皆さま、明けましておめでとうございます。本年もどうぞよろしくお願い申し上げます。この一年が皆さまにとってすばらしい年となりますよう、心よりお祈り申し上げます。平成31年、2019年の年頭にあたり、一言、ごあいさつ申し上げます。

 

昨年は、明治の時代になって150周年の年でありました。今年は、明治200周年への第一歩であると同時に、新しい天皇の即位により改元が行われることから、日本の未来を拓く気運が高まるものと期待されます。

 

近年、IoT、人工知能(AI)、ビッグデータの活用などの技術革新が急速に進んでいます。これらのイノベーションの動きは産業構造の変化(Industry4.0)を招来し、AIやロボットによる職業代替可能性を格段に高め、あるいは超スマート社会(Society5.0)の到来が予想されています。

 

こうして、社会、経済、科学技術のあり方が、地球規模で連動する動きが加速する一方で、各国は独自の社会、文化のあり方を追求する保護主義的な動きも活発化しています。私たちは何としても、国際社会の協調を取り戻し、これを進化、発展させなければなりません。その意味では、国連加盟の193か国が一致して、2016年~2030年の15年間で達成するために掲げた目標、「国連の持続可能な開発目標(SDGs)」の達成に貢献していくことは、非常に重要なことであると認識しています。

 

一方、我が国・日本においては、世界で最も速く人口減少と高齢化が進んでおり、成長力が低下しています。これを食い止めるためにも、早急にイノベーション力の充実と高度化を進める必要があるでしょう。大学の社会的使命は、教育・研究・社会貢献にありますが、中でも、研究活動の方向性は教育・社会貢献とも連動するものです。本学の最重要の使命として、高度な学術研究により、イノベーション競争を牽引する役割を担うべきことを自覚し、その十全な達成を目指したいと考えています。

 

ちなみに、本学では昨年、本学独自の「重点研究推進プログラム」を設定しましたが、その際、次の理念を掲げました。

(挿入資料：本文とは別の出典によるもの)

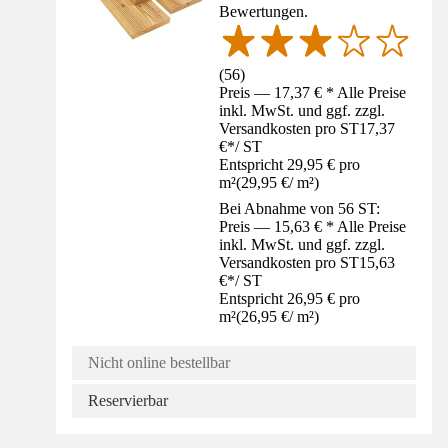
Bewertungen.
(
56
)
Preis — 17,37 € * Alle Preise
inkl. MwSt. und ggf. zzgl.
Versandkosten pro ST
17,37
€
*
/
ST
Entspricht 29,95 € pro
m²
(
29,95 €
/
m²
)
Bei Abnahme von 56 ST:
Preis — 15,63 € * Alle Preise
inkl. MwSt. und ggf. zzgl.
Versandkosten pro ST
15,63
€
*
/
ST
Entspricht 26,95 € pro
m²
(
26,95 €
/
m²
)
Nicht online bestellbar
Reservierbar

  1. グローバル研究を推進し、世界水準の研究力を創成する。可能性が高いアジア全体を中心に、総合的なグローバル研究を行い、高い研究力を擁する知的ピラミッドを形成する。
  2. 経済システムや経営システムの研究、言語、文化の研究など、日本のソフトパワーを生かした、国際秩序形成に向けた提言を行う。
  3. 社会でイノベーションを推進できる研究者、市民社会を支える強い経営者、起業家、政治家といった次世代のイノベーター、産官学連携のトップリーダーを育てる。

今後、本学ではこうした研究活動を鋭意、開発・振興し、大学としての社会的使命を全うしてまいる所存です。

 

さて、昨年は本学の創立者・井上円了の生誕160周年であると同時に、百回忌の年でもありましたが、今年は没後100周年に当たります。この節目の年に際して、もう一度、円了の業績を見直し、その偉大なる活動を世に顕彰してまいりたいと思っております。本学「井上円了研究センター」による国際シンポジウムを中心に、さまざまな記念行事等を考えておりますので、皆様のご参加も大いに歓迎致します。ぜひ本学の動向にご関心を持っていただき、また各キャンパスにお出かけください。

 

新しい夜明けを迎えた今年一年、本学のさまざまな活動について、ご指導・ご鞭撻賜りますよう、どうぞよろしくお願い申し上げます。